The military is working with local law enforcement to develop software that will help track gang networks.

Software now known as the Organizational, Relationship and Contact Analyzer (ORCA) was initially developed and used in military operations to identify networks of insurgents, and is now being used domestically. The military will use the domestic tests as a way to hone the software for future wartime applications, while in the meantime providing police gang units with a valuable free tool that could eventually see a more widespread deployment.

Paulo Shakarian, teacher at the U.S. Military Academy at West Point and primary investigator on the project, said that he and a group of students are now working with a major metropolitan police department in the U.S. that reached out to them for help with their city’s gang problem.

Shakarian, who served two tours in operation Iraqi Freedom, said that while deployed he compared notes with some police officers and learned a lot from their perspectives. And since then, he said, working with law enforcement on this software has continued to illuminate the overlap between military and domestic law enforcement operations, so it made sense to cooperate in the development of ORCA. “I thought it was pretty interesting that there are actually quite a few similarities between their gang violence problem and the types of counter-insurgency issues we face in the military,” he said.

The research behind ORCA is exploratory and doesn’t involve the use of classified data, and as such, Shakarian said, West Point has the ability to work relatively freely with police. Once the software is more polished, he said, they may deploy it beyond their initial test bed. There has been a lot of interest from law enforcement agencies around the country, he added.

This project, Shakarian said, helps the Department of Defense get a more polished product, and it helps police by giving them a free tool. And it helps their students. “Here at West Point we also have a major goal of education and training of our cadets who are future officers in the U.S. Army. So this project, we’re working toward both those ends.”

And just as enterprises and local government offices are trying to figure out how to make their data work for them, the military is doing the same thing, he said. “In the last two wars in Iraq and Afghanistan, for the first time ever in military history have we collected so much data,” he said. “Never has data been collected so nicely at such a high resolution. … How do you go about analyzing it?”

ORCA analyzes the data collected to show law enforcement the relationships between various people and organizations. There are more than 1.4 million gang members in the U.S. today, according to the FBI. Making sense of how influential given members are and how gangs are organized is valuable intelligence for gang units trying to contain such crimes.

John P. Sullivan, a lieutenant with the Los Angeles County Sheriff’s department was among the law enforcement personnel who reached out to Shakarian after hearing about the software. L.A. County is not the department working to help develop ORCA, but any software tool that can help their officers work smarter on the streets would be useful and they’d like to try it, Sullivan said.
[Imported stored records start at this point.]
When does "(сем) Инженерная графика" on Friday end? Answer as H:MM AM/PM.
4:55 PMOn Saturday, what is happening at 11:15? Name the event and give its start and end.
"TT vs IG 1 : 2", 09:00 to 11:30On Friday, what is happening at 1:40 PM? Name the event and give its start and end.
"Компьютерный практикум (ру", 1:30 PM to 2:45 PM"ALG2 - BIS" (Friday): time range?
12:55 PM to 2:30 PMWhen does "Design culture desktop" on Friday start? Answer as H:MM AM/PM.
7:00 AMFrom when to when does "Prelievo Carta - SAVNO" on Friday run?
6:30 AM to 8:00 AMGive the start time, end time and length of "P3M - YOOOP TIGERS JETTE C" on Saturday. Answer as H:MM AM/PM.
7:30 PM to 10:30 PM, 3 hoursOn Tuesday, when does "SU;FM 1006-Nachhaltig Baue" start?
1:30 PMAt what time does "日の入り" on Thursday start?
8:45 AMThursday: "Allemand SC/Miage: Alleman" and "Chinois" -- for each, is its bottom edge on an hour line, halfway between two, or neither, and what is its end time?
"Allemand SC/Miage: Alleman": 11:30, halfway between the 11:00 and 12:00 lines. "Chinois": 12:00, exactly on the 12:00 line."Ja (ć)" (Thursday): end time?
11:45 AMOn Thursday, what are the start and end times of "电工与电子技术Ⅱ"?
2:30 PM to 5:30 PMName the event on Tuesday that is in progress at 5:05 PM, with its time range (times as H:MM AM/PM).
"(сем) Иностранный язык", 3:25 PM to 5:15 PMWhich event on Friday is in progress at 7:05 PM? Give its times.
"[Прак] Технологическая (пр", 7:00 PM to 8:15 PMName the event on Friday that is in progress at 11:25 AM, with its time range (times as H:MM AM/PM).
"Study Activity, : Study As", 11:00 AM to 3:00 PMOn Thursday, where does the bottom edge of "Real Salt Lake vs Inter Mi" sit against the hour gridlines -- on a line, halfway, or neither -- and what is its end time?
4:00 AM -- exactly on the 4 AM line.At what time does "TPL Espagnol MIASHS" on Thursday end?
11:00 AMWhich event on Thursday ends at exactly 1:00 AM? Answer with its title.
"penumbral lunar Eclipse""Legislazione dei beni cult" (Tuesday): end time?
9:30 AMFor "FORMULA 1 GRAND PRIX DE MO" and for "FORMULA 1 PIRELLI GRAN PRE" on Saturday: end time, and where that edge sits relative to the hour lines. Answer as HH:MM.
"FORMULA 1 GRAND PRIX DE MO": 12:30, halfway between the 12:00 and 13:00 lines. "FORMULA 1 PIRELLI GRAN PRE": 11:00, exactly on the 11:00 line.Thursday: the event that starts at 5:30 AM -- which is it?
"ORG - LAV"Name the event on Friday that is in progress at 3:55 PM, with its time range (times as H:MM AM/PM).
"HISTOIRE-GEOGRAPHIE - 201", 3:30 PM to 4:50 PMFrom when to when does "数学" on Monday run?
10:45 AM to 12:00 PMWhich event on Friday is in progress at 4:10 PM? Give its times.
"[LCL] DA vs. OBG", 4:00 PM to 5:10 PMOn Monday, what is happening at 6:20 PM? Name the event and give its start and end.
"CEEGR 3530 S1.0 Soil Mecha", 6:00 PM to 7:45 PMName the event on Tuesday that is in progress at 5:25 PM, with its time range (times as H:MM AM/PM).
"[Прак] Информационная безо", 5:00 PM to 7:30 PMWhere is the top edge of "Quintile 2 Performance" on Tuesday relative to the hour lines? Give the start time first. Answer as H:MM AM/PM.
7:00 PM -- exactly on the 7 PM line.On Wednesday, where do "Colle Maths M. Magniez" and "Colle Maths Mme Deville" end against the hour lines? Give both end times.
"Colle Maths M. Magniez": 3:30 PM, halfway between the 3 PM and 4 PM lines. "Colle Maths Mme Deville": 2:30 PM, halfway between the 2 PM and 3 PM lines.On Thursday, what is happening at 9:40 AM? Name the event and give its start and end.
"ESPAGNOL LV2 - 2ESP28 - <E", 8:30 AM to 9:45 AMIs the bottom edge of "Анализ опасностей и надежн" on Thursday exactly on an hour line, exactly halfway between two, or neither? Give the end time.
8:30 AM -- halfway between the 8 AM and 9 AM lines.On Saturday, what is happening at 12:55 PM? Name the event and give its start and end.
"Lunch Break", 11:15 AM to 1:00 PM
Los Angeles’ gang violence is not as out of control as it once was, but there are still about 30,000 gang members and up to 150,000 individuals in the county who could be considered part of “that cultural milieu,” he said.

Software like ORCA is useful, he said, because law enforcement has limited resources. “It allows us to better understand organized criminal enterprises and gangs, understand their leadership structure, understand how they’re linked to other criminal enterprises,” he said. “Which gives us the ability to target enforcement, prioritize enforcement. It would allow us to be more effective in understanding an organization so we know where the organization’s center of gravity is, we’d know where the links are, we’d know where the emerging and evolving threats are coming from.”

Sullivan’s interest in high-tech software tools didn’t begin with ORCA. His department is also looking at using software that leverages game theory to achieve many of the same goals as ORCA. His department wants to know that their actions are having the kind of impact they think they’re having, he said. In a test conducted with the help of a research group at the University of Southern California, the department demonstrated that using game theory makes their officers more agile and more efficient, Sullivan said.

These software tools do something they can already do by hand or with several complex pieces of software, Sullivan said. What analytics software does, he said, is allow for faster, easier and more accurate data analysis. Data analyzed with smart software can provide a more refined view, he said – a connection between two criminal organizations can now be weighted, proving deeper insight into the whole social network. The ability to do social network analysis in real-time, or to predict the future, he said, pushes the data closer to the decision maker, which is very valuable, especially in the field.

“When you have lots of things happening in a very complex, chaotic environment, it becomes hard for individuals to do that [analysis],” he said. “So the way we usually do it is create smaller areas, create more leaders, but then interaction between them is minimized. What we’re trying to do here is use the technology to allow us to be faster.” Technology will not replace people as decision makers any time soon, he said, but a tool that gives each individual rich data in real-time allows for everyone to make better-informed decisions and there’s less lost communication.

“There’s a lot of people looking to develop ways to aid decisions, to understand criminal enterprise,” Sullivan said. Gangs and organized crime can probably never be eliminated, he said, but through better enforcement, dedicated gang units, and the use of better intelligence, law enforcement can contain and minimize the negative impact gangs have on communities.